The cousin’s clan had also hung out in the house on the First Cape when they first came to the District. Very first in other words, when the cousin’s papa’s brother and his wife were still alive, them plus the twins Rita and Solveig and the oldest, the son Bengt. They had lived on the First Cape while what would later become the cousin’s house was built below.

It was rumored that the cousin’s papa actually had never given a thought to leaving the house on the First Cape. That he walked around miffed over the fact that the First Cape was located just outside the area he had won in the game. Sometimes he even tried to claim that the First Cape really was his too, but according to a verbal agreement. He tried to dismiss the fact that he had no papers to prove it as a meaningless technical detail. It did not work of course. But the clan stayed in the house anyway, contract or not. They probably would have continued staying there too since you really did not want to mess with the cousin’s papa when he was in his prime. He had that brother too, in other words, the one who died, who looked like a testy bull, never said a word. But that nickname, the Dancer, in combination with his appearance and everything else you had heard about him sent chills down your spine.

But still, one beautiful day their fellow citizen Loman stood on the property of the house on the First Cape with an eviction notice in hand, this more or less on commission of the house’s actual owners who, like always, remained invisible.

But paradoxically enough it was probably just this eviction attempt—plus of course the car accident shortly thereafter, in
which the Dancer and his wife Anna Magnani or the breasts from the working class, which their only son Bengt would gradually call her, died—that caused the cousin’s family to finally be accepted in the District. It was the last straw, you thought, about the owners who stayed away, to send out a compatriot as a lackey. Not to mention up there. Where you would rather not set foot—and it did not matter if you were a cop or not.

But so, at the same time, sort of another fate was also being determined in passing.

“One man’s death, the other man’s breath,” as Doris Flinkenberg had a habit of saying at this point in the story in the cousin’s kitchen in the cousin’s house where she had the cousin’s mama tell it over and over again.

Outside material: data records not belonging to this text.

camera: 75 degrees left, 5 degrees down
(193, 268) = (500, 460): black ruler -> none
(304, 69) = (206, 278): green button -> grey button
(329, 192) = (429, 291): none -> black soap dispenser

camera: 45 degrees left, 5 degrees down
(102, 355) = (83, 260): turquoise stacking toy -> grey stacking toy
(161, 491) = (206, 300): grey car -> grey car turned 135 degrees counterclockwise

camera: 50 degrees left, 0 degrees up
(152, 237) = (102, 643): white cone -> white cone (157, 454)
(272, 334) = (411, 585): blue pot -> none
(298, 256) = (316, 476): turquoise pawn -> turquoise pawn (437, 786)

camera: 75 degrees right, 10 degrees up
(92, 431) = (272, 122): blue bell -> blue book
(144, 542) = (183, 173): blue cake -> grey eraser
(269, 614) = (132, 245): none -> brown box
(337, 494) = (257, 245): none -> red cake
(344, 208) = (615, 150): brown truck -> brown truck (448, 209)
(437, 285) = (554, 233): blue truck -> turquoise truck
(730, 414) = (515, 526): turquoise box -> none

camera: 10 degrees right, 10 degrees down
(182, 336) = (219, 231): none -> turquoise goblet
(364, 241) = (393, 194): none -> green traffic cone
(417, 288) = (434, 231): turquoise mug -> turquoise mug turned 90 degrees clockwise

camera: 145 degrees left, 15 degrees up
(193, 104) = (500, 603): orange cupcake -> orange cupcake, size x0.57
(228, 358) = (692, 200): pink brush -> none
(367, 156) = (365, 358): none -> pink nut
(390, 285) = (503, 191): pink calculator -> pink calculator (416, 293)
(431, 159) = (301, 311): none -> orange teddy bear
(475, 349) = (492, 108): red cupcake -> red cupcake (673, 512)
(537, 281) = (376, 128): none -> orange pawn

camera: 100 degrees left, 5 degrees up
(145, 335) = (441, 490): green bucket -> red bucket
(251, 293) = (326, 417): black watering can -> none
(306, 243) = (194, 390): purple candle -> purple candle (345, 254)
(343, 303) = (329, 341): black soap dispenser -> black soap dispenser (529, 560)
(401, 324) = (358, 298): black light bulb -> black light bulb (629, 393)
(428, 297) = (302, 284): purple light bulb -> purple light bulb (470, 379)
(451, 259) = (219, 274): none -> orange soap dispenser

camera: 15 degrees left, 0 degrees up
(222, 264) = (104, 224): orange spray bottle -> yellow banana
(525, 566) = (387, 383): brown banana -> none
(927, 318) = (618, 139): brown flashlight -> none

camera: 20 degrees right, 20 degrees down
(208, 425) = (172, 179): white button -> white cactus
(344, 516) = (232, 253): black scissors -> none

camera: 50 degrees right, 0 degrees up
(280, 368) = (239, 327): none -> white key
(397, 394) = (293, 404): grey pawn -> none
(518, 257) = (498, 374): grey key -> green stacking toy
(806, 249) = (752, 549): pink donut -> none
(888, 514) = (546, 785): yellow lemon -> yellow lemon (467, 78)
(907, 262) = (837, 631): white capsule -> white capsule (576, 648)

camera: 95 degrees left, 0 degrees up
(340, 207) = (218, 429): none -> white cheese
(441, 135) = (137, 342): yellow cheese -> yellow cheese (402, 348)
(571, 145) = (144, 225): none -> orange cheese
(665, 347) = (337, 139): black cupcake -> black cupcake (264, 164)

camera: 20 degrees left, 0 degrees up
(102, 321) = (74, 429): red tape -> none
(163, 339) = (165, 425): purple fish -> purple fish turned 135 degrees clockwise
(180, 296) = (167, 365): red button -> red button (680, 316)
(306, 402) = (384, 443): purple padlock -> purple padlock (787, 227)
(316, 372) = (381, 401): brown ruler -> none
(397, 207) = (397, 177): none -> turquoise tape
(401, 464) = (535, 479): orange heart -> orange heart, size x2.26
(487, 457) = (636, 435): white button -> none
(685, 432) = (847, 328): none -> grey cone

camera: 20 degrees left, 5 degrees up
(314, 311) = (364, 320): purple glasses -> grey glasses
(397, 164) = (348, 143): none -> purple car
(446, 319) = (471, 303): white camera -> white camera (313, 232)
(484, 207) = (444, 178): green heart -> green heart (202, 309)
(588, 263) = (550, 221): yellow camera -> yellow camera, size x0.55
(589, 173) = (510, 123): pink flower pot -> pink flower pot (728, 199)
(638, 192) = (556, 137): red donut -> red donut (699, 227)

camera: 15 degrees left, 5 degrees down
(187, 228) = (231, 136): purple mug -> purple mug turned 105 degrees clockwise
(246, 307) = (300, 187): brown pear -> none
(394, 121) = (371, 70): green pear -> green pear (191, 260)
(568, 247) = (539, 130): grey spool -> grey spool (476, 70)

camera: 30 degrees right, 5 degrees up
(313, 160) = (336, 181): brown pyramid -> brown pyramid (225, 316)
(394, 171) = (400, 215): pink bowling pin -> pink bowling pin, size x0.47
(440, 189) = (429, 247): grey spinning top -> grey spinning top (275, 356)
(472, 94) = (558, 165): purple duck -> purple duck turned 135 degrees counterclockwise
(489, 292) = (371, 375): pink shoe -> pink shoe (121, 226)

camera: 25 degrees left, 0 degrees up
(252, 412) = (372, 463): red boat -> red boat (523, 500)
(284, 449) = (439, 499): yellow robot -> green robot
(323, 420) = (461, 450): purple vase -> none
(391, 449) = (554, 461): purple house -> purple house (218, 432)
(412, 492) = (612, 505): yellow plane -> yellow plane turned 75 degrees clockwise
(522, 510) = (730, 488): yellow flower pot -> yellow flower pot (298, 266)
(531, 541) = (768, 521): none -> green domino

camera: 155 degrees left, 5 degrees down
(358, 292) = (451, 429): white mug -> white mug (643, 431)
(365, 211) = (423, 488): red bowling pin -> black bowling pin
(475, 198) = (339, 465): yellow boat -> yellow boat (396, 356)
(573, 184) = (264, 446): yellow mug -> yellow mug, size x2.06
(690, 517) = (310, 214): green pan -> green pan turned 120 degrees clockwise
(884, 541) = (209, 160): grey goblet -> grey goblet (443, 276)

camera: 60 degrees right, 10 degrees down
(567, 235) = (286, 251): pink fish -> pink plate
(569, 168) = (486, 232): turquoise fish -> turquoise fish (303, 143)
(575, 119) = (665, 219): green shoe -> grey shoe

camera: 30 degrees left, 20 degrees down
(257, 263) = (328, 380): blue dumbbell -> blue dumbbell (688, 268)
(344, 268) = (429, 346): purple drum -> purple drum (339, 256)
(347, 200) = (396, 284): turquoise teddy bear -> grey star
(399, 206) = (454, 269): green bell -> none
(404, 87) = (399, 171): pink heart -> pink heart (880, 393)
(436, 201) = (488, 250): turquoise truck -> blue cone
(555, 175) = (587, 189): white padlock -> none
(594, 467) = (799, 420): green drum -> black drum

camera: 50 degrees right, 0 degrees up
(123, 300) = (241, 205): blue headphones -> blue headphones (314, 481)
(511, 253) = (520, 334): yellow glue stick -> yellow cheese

It was namely so that Loman, who had received the commission to convey the warning about the imminent eviction to the cousin’s papa, had a daughter. “Let us call her Astrid.” That was how Doris Flinkenberg always described it to Sandra. Let us call her Astrid. This Astrid had a boy, his name was Björn. And Astrid, she loved children. And here, exactly at this point, Doris usually had to pause because she became so excited; her eyes twinkled and her voice became utterly soft.

This daughter happened to be present when countryman Loman set out for the house on the First Cape in order to have a serious talk with the cousin’s papa. Maybe as some kind of protection: as said, the cousin’s papa was known as a hothead with a violent temper, and this was as said while he was still in his prime before all of the tragedies befell him and he became docile and distant and locked himself in his room. Astrid together with her boy Björn had stood a bit off to the side as countryman Loman conveyed his errand. And she, Astrid, there was probably nothing special about her. She probably made no impression at all. That is to say as a woman, so to speak. She, Astrid, was a like a gray mouse. No one you paid any
attention to. In comparison to Anna Magnani . . . the Dancer’s wife . . . as if on cue rumba tones and thuds from dancing could be heard from inside the house, and they had in and of themselves been rather exhilarating and rhythmical tones, but at the same time there was something truly threatening about them.